Please copy out every line of the items below, swapping "phylum" for "division" wherever it occurs and leaving everything else unchanged.

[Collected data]
## begin

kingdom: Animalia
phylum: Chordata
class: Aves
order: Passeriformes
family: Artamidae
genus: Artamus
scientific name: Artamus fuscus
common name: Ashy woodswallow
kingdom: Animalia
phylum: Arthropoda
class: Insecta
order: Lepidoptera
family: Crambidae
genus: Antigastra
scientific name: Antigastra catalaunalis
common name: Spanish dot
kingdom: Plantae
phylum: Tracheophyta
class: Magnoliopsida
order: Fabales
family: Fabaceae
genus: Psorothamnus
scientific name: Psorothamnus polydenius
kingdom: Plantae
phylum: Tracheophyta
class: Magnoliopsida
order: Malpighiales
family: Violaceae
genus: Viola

## end

- [EXERCISE RESULT]:
kingdom: Animalia
division: Chordata
class: Aves
order: Passeriformes
family: Artamidae
genus: Artamus
scientific name: Artamus fuscus
common name: Ashy woodswallow
kingdom: Animalia
division: Arthropoda
class: Insecta
order: Lepidoptera
family: Crambidae
genus: Antigastra
scientific name: Antigastra catalaunalis
common name: Spanish dot
kingdom: Plantae
division: Tracheophyta
class: Magnoliopsida
order: Fabales
family: Fabaceae
genus: Psorothamnus
scientific name: Psorothamnus polydenius
kingdom: Plantae
division: Tracheophyta
class: Magnoliopsida
order: Malpighiales
family: Violaceae
genus: Viola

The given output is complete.